The system in question
Our B2B product consists of a rails application where we use Active Record to handle our MySQL database. Our table relationships are connected using foreign keys in order to ensure data consistency.
The Problem
We needed to add a new column into a table that had almost 10 million records. A simple migration would cause the production database to lock and enqueue incoming requests from users, leading to timeouts. The only way to avoid that was to use an online migration solution.
Rejected Solutions
The following solutions were rejected either due to compatibility or usability reasons.
SoundCloud’s LHM
We tried using SoundCloud’s LHM, which another one of our services uses, but we discovered that it doesn’t support copying tables with foreign keys and it had stopped being maintained for many years.
GitHub’s gh-ost
Even though it is being actively maintained, it doesn’t support copying tables with foreign keys and it’s not easy to use either.
Facebook’s Solution
Not easy to use since it doesn’t have any gems connecting it to the rails app.
The Solution
pt-online-schema-change & departure gem
Percona’s pt-online-schema-change is a command-line tool that does the actual online migration. The departure gem connects pt-online-schema-change to the rails app.
How does it work?
When pt-online-schema-change is called from the departure gem, it creates a copy table and starts copying all the records from the original table to the copy table.
But what about the new records coming from production? How will they be copied to the new table?
The answer is Triggers. pt-online-schema-change creates interceptors called Triggers that intercept write requests to the server, ensuring the changes are reflected in the copy table as well.
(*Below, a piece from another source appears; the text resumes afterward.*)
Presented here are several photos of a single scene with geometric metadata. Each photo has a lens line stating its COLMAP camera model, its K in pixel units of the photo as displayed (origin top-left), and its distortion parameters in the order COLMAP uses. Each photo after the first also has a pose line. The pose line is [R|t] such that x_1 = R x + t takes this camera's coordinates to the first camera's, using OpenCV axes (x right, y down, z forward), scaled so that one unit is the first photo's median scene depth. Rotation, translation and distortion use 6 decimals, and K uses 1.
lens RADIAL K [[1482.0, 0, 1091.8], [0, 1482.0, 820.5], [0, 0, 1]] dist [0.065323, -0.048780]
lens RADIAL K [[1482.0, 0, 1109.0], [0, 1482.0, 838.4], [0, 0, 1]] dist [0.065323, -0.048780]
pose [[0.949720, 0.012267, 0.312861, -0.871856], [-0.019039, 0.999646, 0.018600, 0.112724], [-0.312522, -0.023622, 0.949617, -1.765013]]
Finally, when all the records have been successfully copied, the copy table replaces the original table.
Limitations
pt-online-schema-change only works for Debian and RedHat Linux distributions and only supports MySQL Databases.
AWS Challenges
Amazon RDS needs to be configured with an environment variable before running the migrations. The variable is log_bin_trust_function_creators and it needs to be set to 1 temporarily until the migration finishes. Leaving this option enabled is considered unsafe.
The reason why it should be disabled by default is to prevent creating a nondeterministic stored procedure marked as DETERMINISTIC. Otherwise, the bin log would become invalid and the replication to the failover instance might contain wrong data. We would not even notice this and if the snapshots are created from the failover instance, we might not even have proper backups.
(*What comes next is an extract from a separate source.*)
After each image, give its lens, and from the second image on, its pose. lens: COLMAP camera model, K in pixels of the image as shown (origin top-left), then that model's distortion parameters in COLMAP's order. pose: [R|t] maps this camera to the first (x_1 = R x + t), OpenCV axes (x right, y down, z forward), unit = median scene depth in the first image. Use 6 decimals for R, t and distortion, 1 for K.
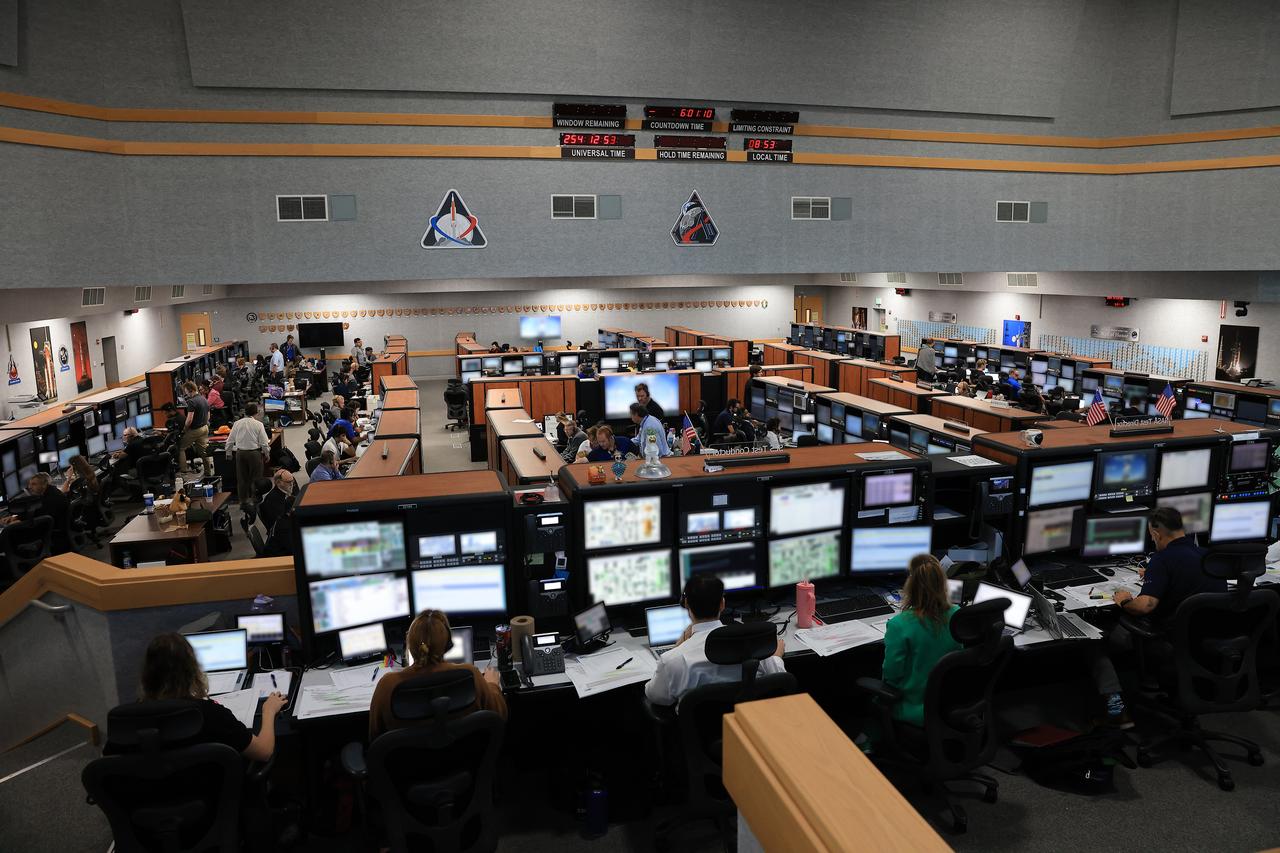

Operating System Limitations
In order to run our application on production, we use an Alpine docker image mainly because of the much smaller size of the image and significantly fewer vulnerabilities.
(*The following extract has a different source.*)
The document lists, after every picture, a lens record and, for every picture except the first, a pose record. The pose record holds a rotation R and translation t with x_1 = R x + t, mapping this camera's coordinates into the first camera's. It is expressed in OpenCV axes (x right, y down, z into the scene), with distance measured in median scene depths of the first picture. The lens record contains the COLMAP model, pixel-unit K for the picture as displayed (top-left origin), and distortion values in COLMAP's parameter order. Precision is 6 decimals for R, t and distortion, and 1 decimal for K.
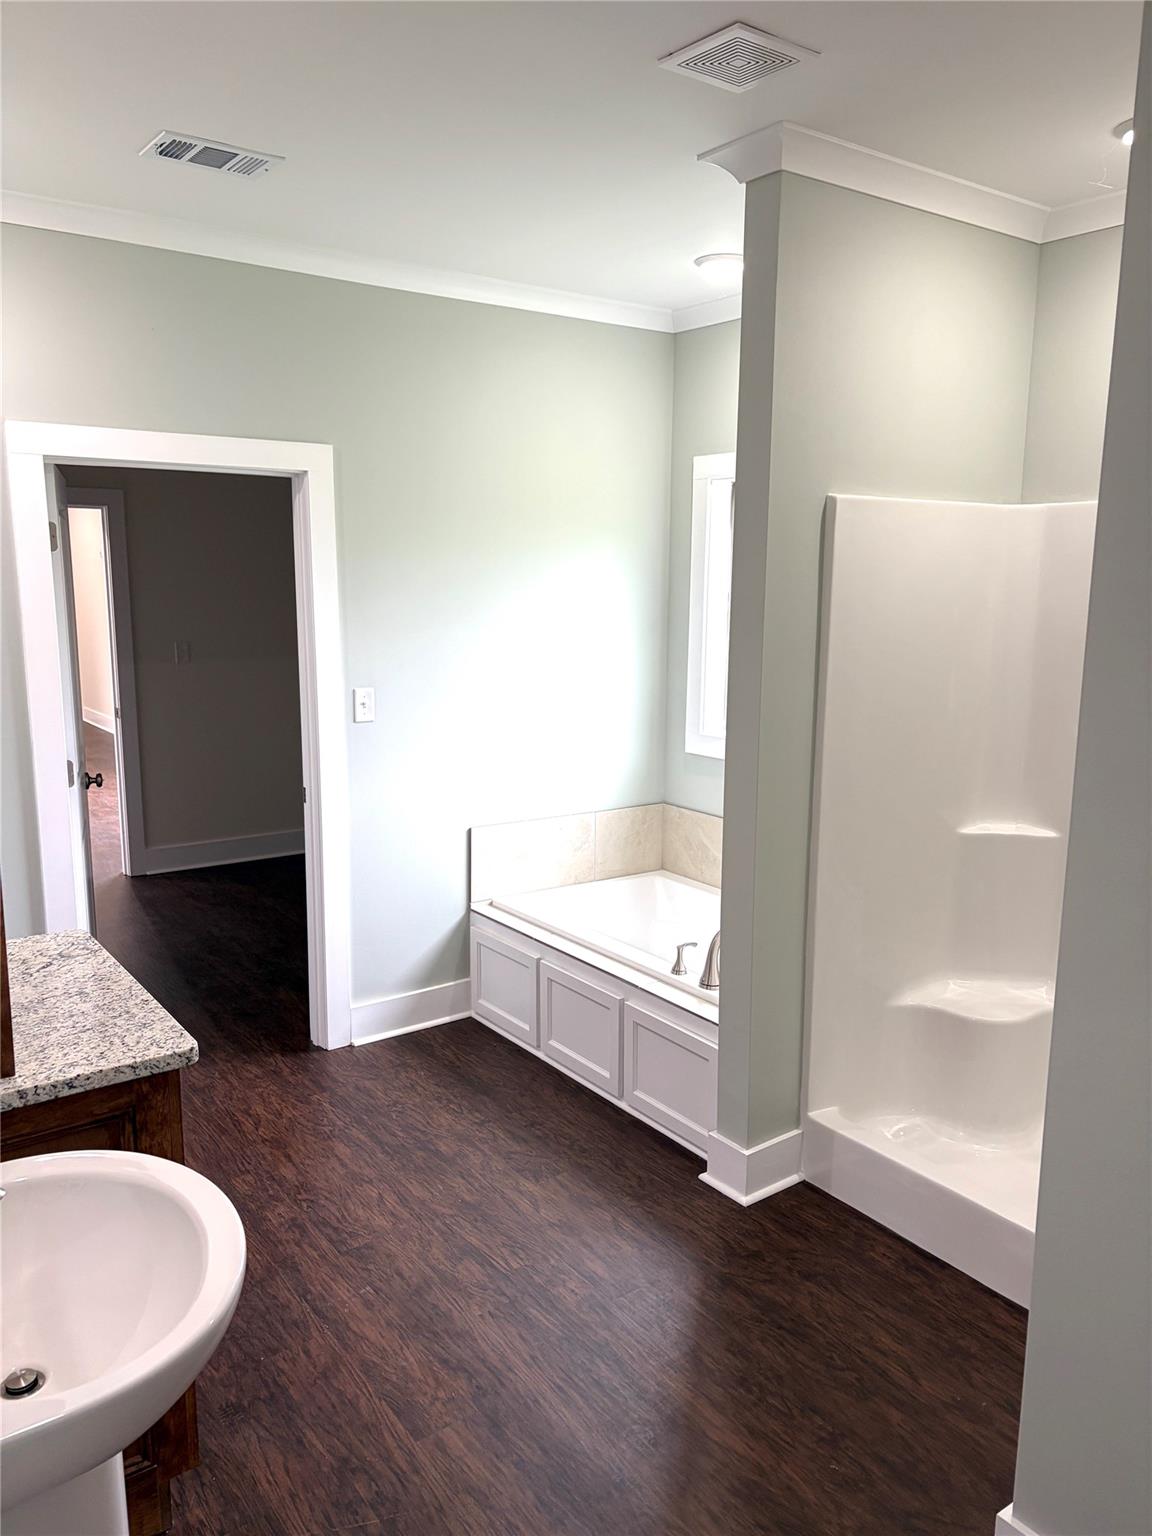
lens RADIAL K [[1155.2, 0, 578.9], [0, 1155.2, 766.7], [0, 0, 1]] dist [0.004717, 0.004938]
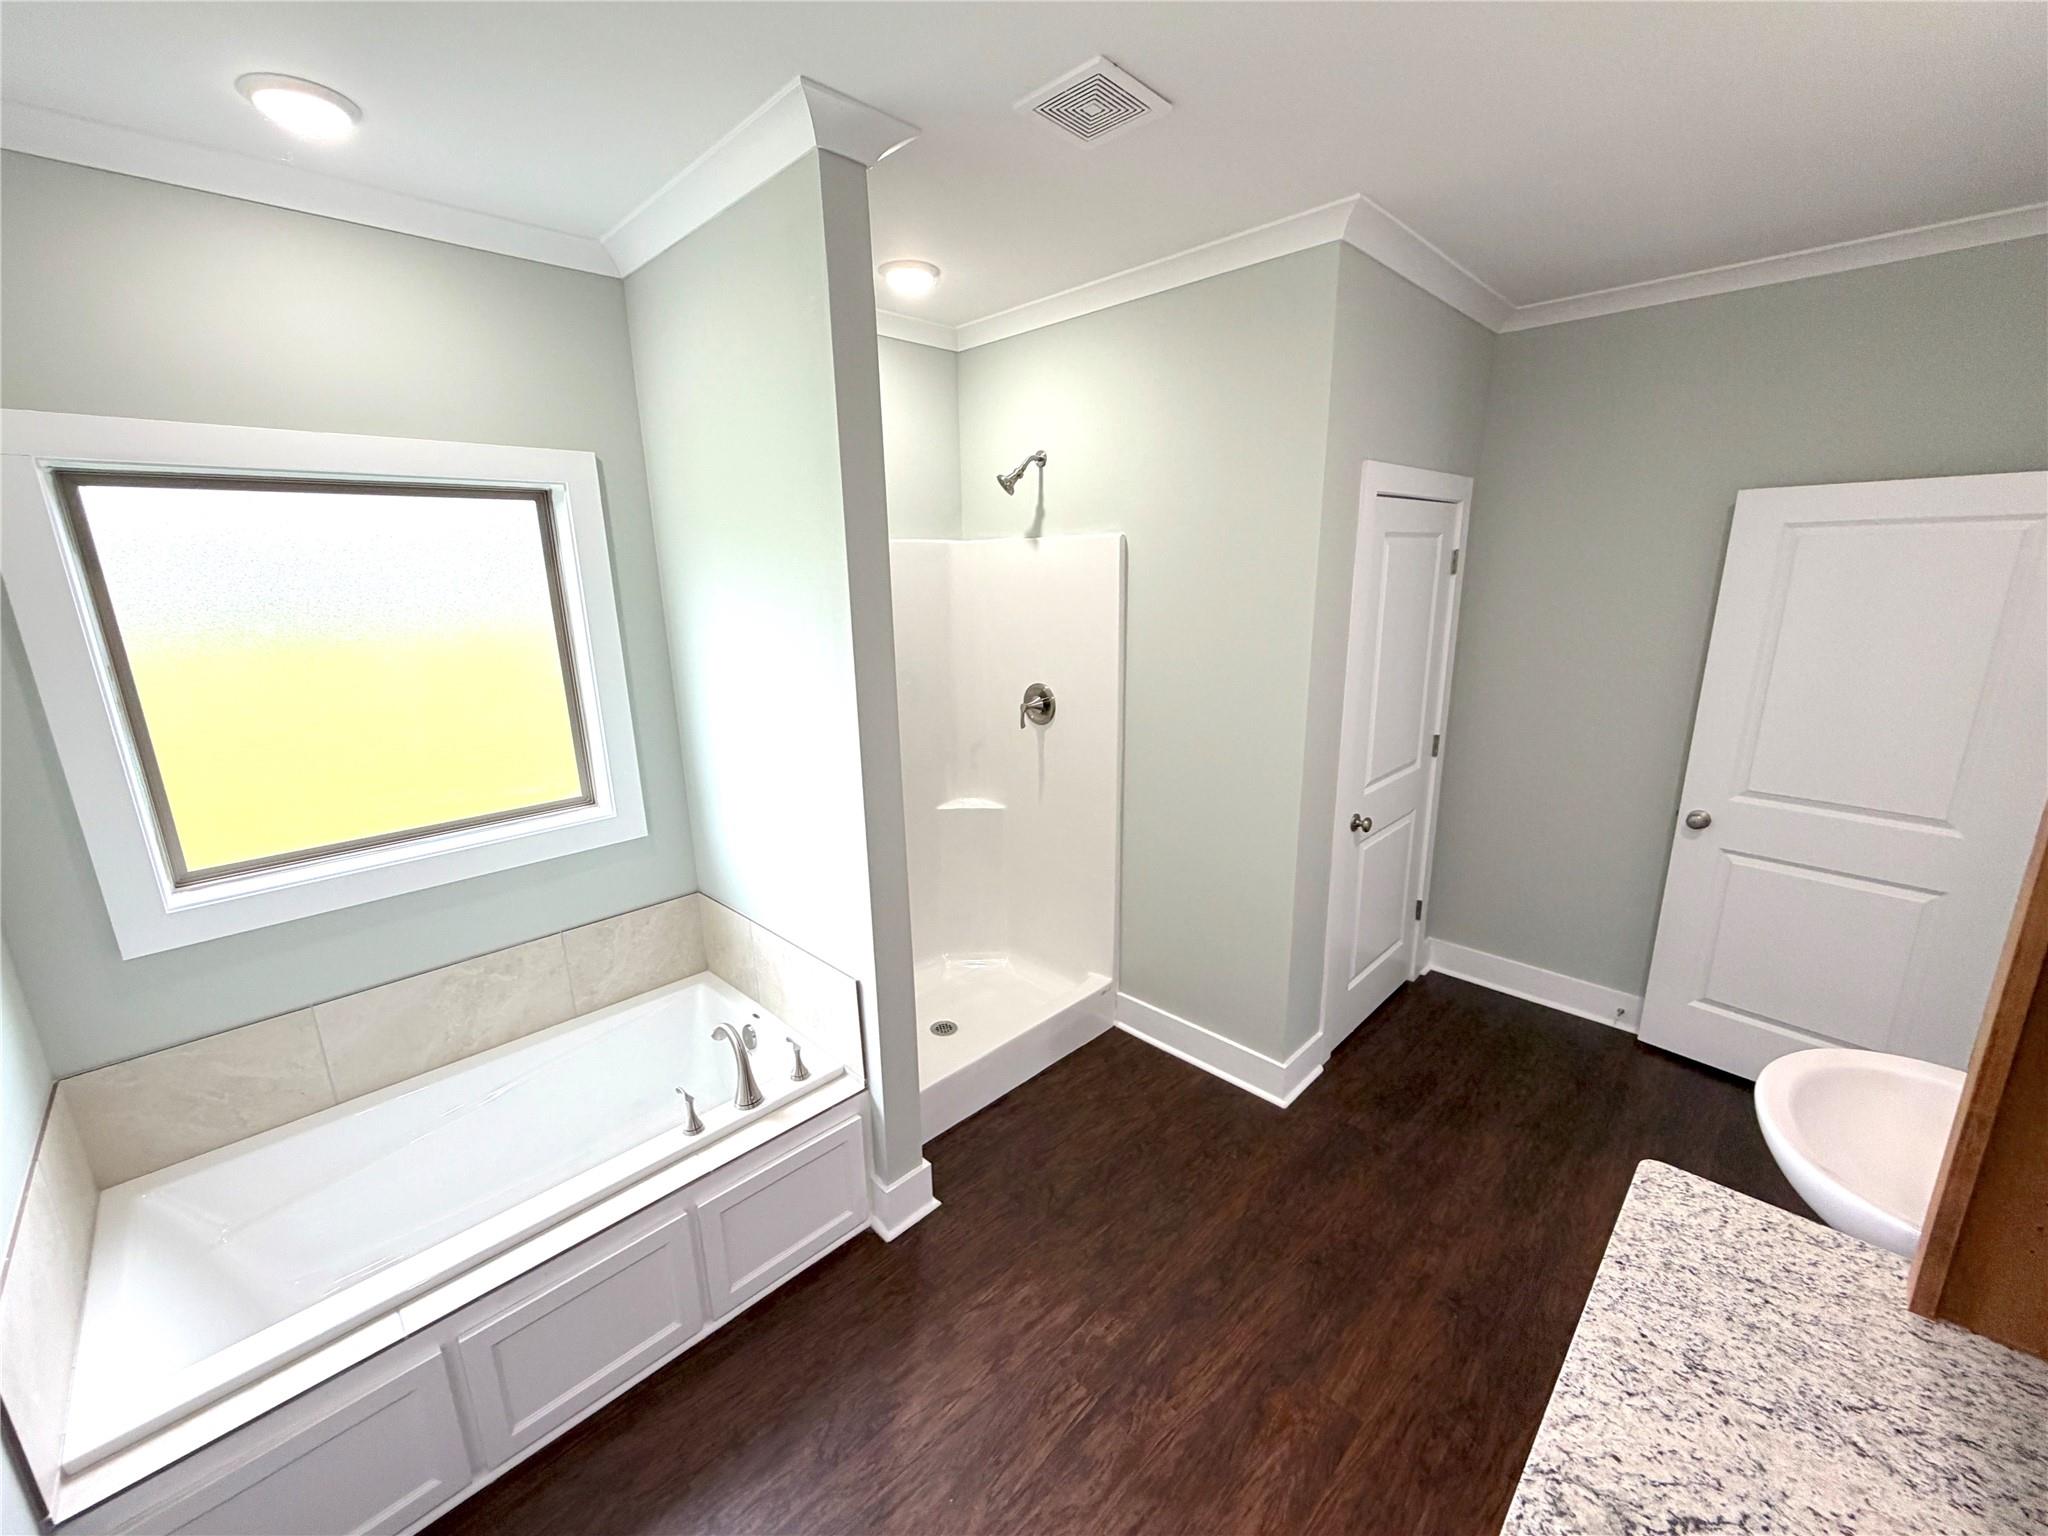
lens RADIAL K [[819.7, 0, 1030.9], [0, 819.7, 768.4], [0, 0, 1]] dist [0.001013, 0.000337]
pose [[-0.157767, -0.251659, 0.954870, -0.622219], [0.185207, 0.942279, 0.278941, -0.245001], [-0.969953, 0.220856, -0.102051, 1.156210]]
Because pt-online-schema-change can only be used in Debian and RedHat builds, we had to create a development branch that used a Debian build in order to allow the tools to be installed and work smoothly.
Since we didn’t want the Debian build to become our production build, we decided to run our scripts from the development image directly to our production image by using our command runner tool. This tool took the docker image of the development branch and ran it on our production image using AWS Tasks without the production image being replaced.
You can think of it as an injection: we built the project within an image and ran the actual migration scripts in another image.
How do we migrate back if the code is in a development branch?
We have kept our development branch in case we need to rollback at some point, though it seems highly unlikely.
Isn’t it unsafe to delete the original table and keep the copy one?
The solution is well-tested by the creators and our team as well; we wouldn’t run something like this without thoroughly testing it first.
It is always recommended to backup your database before running things like this!
Why not InnoDB Storage Instant ADD COLUMN?
While we could have used it, we discovered it after implementing and testing pt-online-schema-change & departure gem. Another reason is that Instant ADD COLUMN has multiple constraints and it’s only used to add a new column to the table. We were searching for an all-around solution for any kind of database change not just column additions.